I have gone through the reply and found no force. Considering all the facts, it is seen that it is a fit case for imposition of penalty u/s 271(1)(c) of the I.T. Act for the A.Y. 2005-06.”
So from the aforesaid findings, satisfaction of the AO is not reflected rather he has acted as post office on the basis of assessment proceedings.
(ix) that the penalty order has been passed by the AO without applying his mind and without considering the reply filed by the assessee and the order itself is a cryptic one; (x) that at the same time, ld. CIT (A) has also affirmed the penalty on the basis of estimated turnover and estimated gross profit without looking into the fact if the AO has made himself satisfied to impose the penalty for furnishing the inaccurate particulars or have concealed the particulars of income; (xi) that AO as well as CIT (A) being quasi-judicial authorities are required to provide sufficient opportunity of being heard to the party before imposing penalty, which is missing in this case and as such, the impugned order is not sustainable; (xii) that when the penalty has been imposed merely on the basis of estimated turnover as well as estimated gross profit, necessary ingredients of section 271(1)(c) that, “concealment of particulars of income and furnishing of inaccurate particulars of income” are missing and as such, the AO is precluded from imposing penalty; (xiii) that CIT (A) in its order dated 07.01.2013 has not made any independent enquiry or called any remand report if the assessee has actually indulged in making sales and purchases outside the books of accounts but blindly followed the assessment order passed by the AO; (xiv) that the AO has also proceeded to pass the assessment order with biased mind that the raid was conducted on the premises of the assessee on1 2.09.2004 and FIR was registered regarding seizure of three trucks of spurious cement.
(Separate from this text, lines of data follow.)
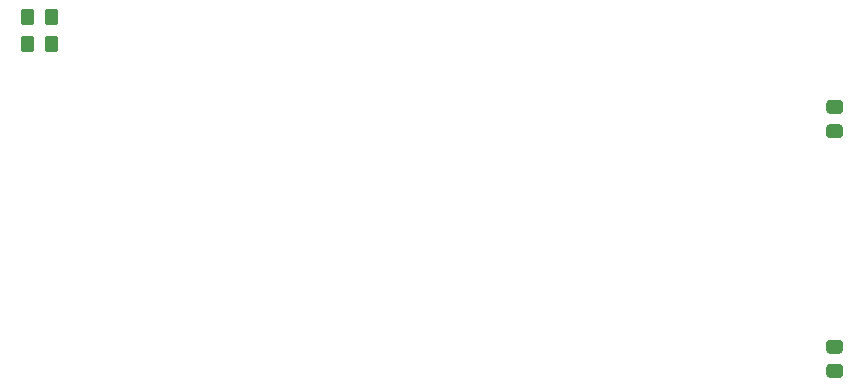
<source format=gbr>
%TF.GenerationSoftware,KiCad,Pcbnew,(5.1.6)-1*%
%TF.CreationDate,2025-05-28T07:42:33-04:00*%
%TF.ProjectId,mt32-pi-bay,6d743332-2d70-4692-9d62-61792e6b6963,rev?*%
%TF.SameCoordinates,Original*%
%TF.FileFunction,Paste,Top*%
%TF.FilePolarity,Positive*%
%FSLAX46Y46*%
G04 Gerber Fmt 4.6, Leading zero omitted, Abs format (unit mm)*
G04 Created by KiCad (PCBNEW (5.1.6)-1) date 2025-05-28 07:42:33*
%MOMM*%
%LPD*%
G01*
G04 APERTURE LIST*
G04 APERTURE END LIST*
%TO.C,D1*%
G36*
G01*
X81918500Y-75686499D02*
X81918500Y-76586501D01*
G75*
G02*
X81668501Y-76836500I-249999J0D01*
G01*
X81018499Y-76836500D01*
G75*
G02*
X80768500Y-76586501I0J249999D01*
G01*
X80768500Y-75686499D01*
G75*
G02*
X81018499Y-75436500I249999J0D01*
G01*
X81668501Y-75436500D01*
G75*
G02*
X81918500Y-75686499I0J-249999D01*
G01*
G37*
G36*
G01*
X79868500Y-75686499D02*
X79868500Y-76586501D01*
G75*
G02*
X79618501Y-76836500I-249999J0D01*
G01*
X78968499Y-76836500D01*
G75*
G02*
X78718500Y-76586501I0J249999D01*
G01*
X78718500Y-75686499D01*
G75*
G02*
X78968499Y-75436500I249999J0D01*
G01*
X79618501Y-75436500D01*
G75*
G02*
X79868500Y-75686499I0J-249999D01*
G01*
G37*
%TD*%
%TO.C,R1*%
G36*
G01*
X78718500Y-74300501D02*
X78718500Y-73400499D01*
G75*
G02*
X78968499Y-73150500I249999J0D01*
G01*
X79618501Y-73150500D01*
G75*
G02*
X79868500Y-73400499I0J-249999D01*
G01*
X79868500Y-74300501D01*
G75*
G02*
X79618501Y-74550500I-249999J0D01*
G01*
X78968499Y-74550500D01*
G75*
G02*
X78718500Y-74300501I0J249999D01*
G01*
G37*
G36*
G01*
X80768500Y-74300501D02*
X80768500Y-73400499D01*
G75*
G02*
X81018499Y-73150500I249999J0D01*
G01*
X81668501Y-73150500D01*
G75*
G02*
X81918500Y-73400499I0J-249999D01*
G01*
X81918500Y-74300501D01*
G75*
G02*
X81668501Y-74550500I-249999J0D01*
G01*
X81018499Y-74550500D01*
G75*
G02*
X80768500Y-74300501I0J249999D01*
G01*
G37*
%TD*%
%TO.C,R2*%
G36*
G01*
X147187499Y-80895500D02*
X148087501Y-80895500D01*
G75*
G02*
X148337500Y-81145499I0J-249999D01*
G01*
X148337500Y-81795501D01*
G75*
G02*
X148087501Y-82045500I-249999J0D01*
G01*
X147187499Y-82045500D01*
G75*
G02*
X146937500Y-81795501I0J249999D01*
G01*
X146937500Y-81145499D01*
G75*
G02*
X147187499Y-80895500I249999J0D01*
G01*
G37*
G36*
G01*
X147187499Y-82945500D02*
X148087501Y-82945500D01*
G75*
G02*
X148337500Y-83195499I0J-249999D01*
G01*
X148337500Y-83845501D01*
G75*
G02*
X148087501Y-84095500I-249999J0D01*
G01*
X147187499Y-84095500D01*
G75*
G02*
X146937500Y-83845501I0J249999D01*
G01*
X146937500Y-83195499D01*
G75*
G02*
X147187499Y-82945500I249999J0D01*
G01*
G37*
%TD*%
%TO.C,R3*%
G36*
G01*
X147187499Y-103247500D02*
X148087501Y-103247500D01*
G75*
G02*
X148337500Y-103497499I0J-249999D01*
G01*
X148337500Y-104147501D01*
G75*
G02*
X148087501Y-104397500I-249999J0D01*
G01*
X147187499Y-104397500D01*
G75*
G02*
X146937500Y-104147501I0J249999D01*
G01*
X146937500Y-103497499D01*
G75*
G02*
X147187499Y-103247500I249999J0D01*
G01*
G37*
G36*
G01*
X147187499Y-101197500D02*
X148087501Y-101197500D01*
G75*
G02*
X148337500Y-101447499I0J-249999D01*
G01*
X148337500Y-102097501D01*
G75*
G02*
X148087501Y-102347500I-249999J0D01*
G01*
X147187499Y-102347500D01*
G75*
G02*
X146937500Y-102097501I0J249999D01*
G01*
X146937500Y-101447499D01*
G75*
G02*
X147187499Y-101197500I249999J0D01*
G01*
G37*
%TD*%
M02*

</source>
But, merely on the basis of registration of FIR, no order to the prejudice to the assessee can be passed that he had been making sales and purchases outside the books of accounts.
Undisputedly, no such material has been brought on record by the AO nor called upon by the CIT (A) during appellate proceedings, if the allegations levelled in the said FIR have been proved in the court; (xv) that AO proceeded to adopt the estimated gross profit at 33% on the ground that, “in the assessment year 2000-01, a TEP was received by the department wherein it was informed that the appellant had indulged in making sales and purchases outside the books. Such old habits seldom vanish and the same is indicated in terms of discrepancies pointed out by the AO in the books of accounts and the Excise Department has also reported evasion of tax.” These observations of the AO are based upon conjecture and surmises without having any cogent material on record which have been confirmed by the CIT (A) in mechanical manner and then the said order has been blindly adopted by the AO to pass the penalty order; (xvi) that merely on the basis of the fact that the Excise Department has conducted raid on the business premises of the assessee and detected tax evasion, the assessment order cannot be passed that too on the basis of estimated turnover and estimated gross profit in the face of books of accounts which have never been rejected by the revenue authorities; (xvii) that the AO even in the original assessment proceedings have not given any reason as to why in his opinion it was just and proper to initiate the penalty proceedings. Reliance in this regard is placed upon order passed by the coordinate Bench in the case of British Airways PLC vs. Deputy Director of Income-tax – (2008) 114 TTJ (Del.) 220; (xviii) that the reasoning given by the assessee for low GP, during the year under consideration, due to the change in the process of manufacturing of cement has never been considered and replied with by the AO.
In view of what has been discussed above, the present appeal filed by the assessee is hereby allowed.
Order pronounced in open court on this 12th day of April, 2016.